Seasoned investors in the £1 million club also differ from others in terms of when they choose to top up their Isas.

They typically funnelled nearly all of their £20,000 annual allowance into Isas at the start of the 2022 tax year, between April 6 and April 30.

That is double the proportion paid by the average saver during that time, according to Interactiv­e Investor.

Getting your investment­s in early pays off because it gives your money more chance to grow and helps turbocharg­e your portfolio when markets are rising.

It would take 24 years to hit the £1 million mark if you paid the full £20,000 into an Isa every year and achieved an annual return of 6 pc after charges.

If your savvy investing led to 8 pc annual returns, it would speed up the process by three years.

The good news is, those who can only put in half that amount — £10,000 a year — don’t have to wait double the time.
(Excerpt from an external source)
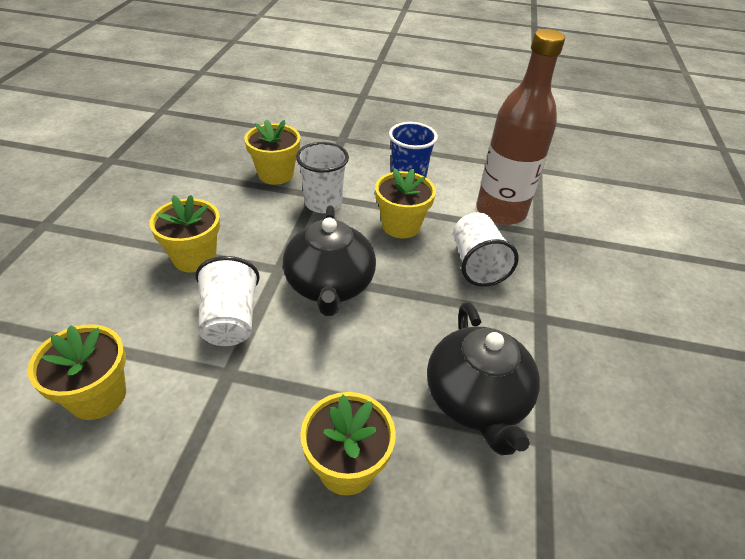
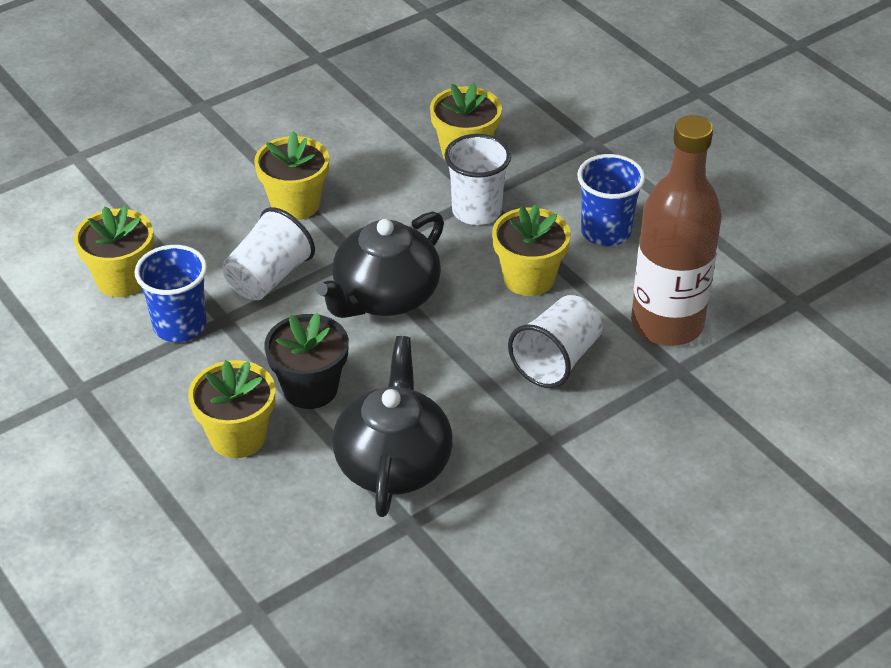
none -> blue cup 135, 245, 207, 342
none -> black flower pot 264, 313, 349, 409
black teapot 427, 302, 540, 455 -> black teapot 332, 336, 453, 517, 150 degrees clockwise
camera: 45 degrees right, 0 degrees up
It would take 33 years of putting this much aside every year with a 6 pc return, according to Laith Khalaf of stockbroke­r AJ Bell.

Alice Haine, of broker Bestinvest, says staying invested for a very long period, even through rocky times, is compulsory for wannabe Isa millionair­es.

‘Ultimately, you don’t need to be invested in niche or obscure sectors to hit the goal of becoming an Isa millionair­e, or have a secret winning formula,’ she says.

‘ It’s all about investing as much as you can, as regularly as you can.’